Deploy Model¶

📹 See demo video

1. Create a Cluster¶

Note

Provisioning resources can take time. You may need to wait up to 20 minutes for Lambda to provide GPUs.

In the left sidebar, click Cluster, then hit + Create Cluster.
Fill in Cluster Configuration:
- Name (e.g. test)
- Cloud Provider (e.g. Lambda Labs)
- Region (e.g. us-south-1)
- GPU Type & Count (e.g. 8 × H100)
- Hugging Face Token (paste your HF access token)
Click Create Cluster at the bottom right.
You will see an info card containing status progression: Pending → init → wait_k8s → Active. Wait until the status shows Active.

Note

If it turns Fail to create, the instance wasn’t available.

Delete the cluster in the web interface (no need to delete the instance from the Lambda Labs dashboard).
Change the configuration and try again. Most often, switching to a different region helps.

Note

The deployment process itself could take up to 10 minutes to complete.

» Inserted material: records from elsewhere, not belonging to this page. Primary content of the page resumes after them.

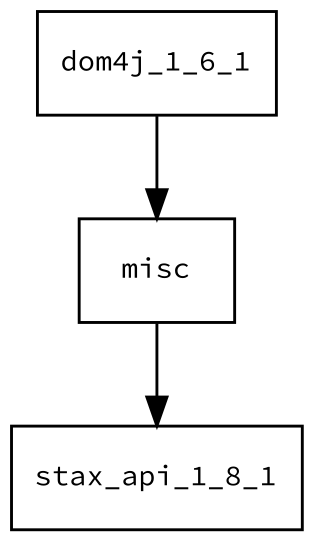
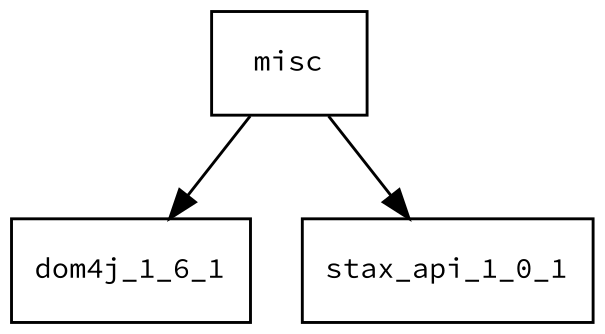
  digraph {
    fontname="Source Code Pro"
    node [fontname="Source Code Pro" fontsize=10.0 shape=box]
    edge [fontname="Source Code Pro"]
    dom4j_1_6_1
    misc
-   stax_api_1_0_1 [label=stax_api_1_8_1]
-   dom4j_1_6_1 -> misc
+   stax_api_1_0_1
+   misc -> dom4j_1_6_1
    misc -> stax_api_1_0_1
  }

In the left sidebar, click Deployments, then hit + Create Deployment.
Search or select from existing model cards, pick the model you want to deploy (e.g. meta-llama/Llama-3.1-8B-Instruct).
Configure basics
- Deployment Name: give it a descriptive name (e.g. llama-8b-test).
- Target Cluster: select one of your Active clusters.
- The UI will auto-detect available GPUs and memory in that cluster.
Skip—or dive into—Advanced
- To quick-start, click Create Deployment now.
- For finer control, click Next: Advanced. Advanced settings are grouped in three tabs:
  - 🧠 LM Cache
    - CPU/Disk Offloading Buffer Size, P/D Disaggregation, CacheBlend, etc.
  - 🤖 Model
    - Max Model Length, Max Number of Sequences, Dtype, etc.
  - ⚡️ vLLM
    - TP Size, GPU Memory Utilization, Enable Chunked Prefill, etc.
Launch!
- Once you click Create Deployment, you’ll see an info card for your deployment containing status progression.
- If it fails, check logs.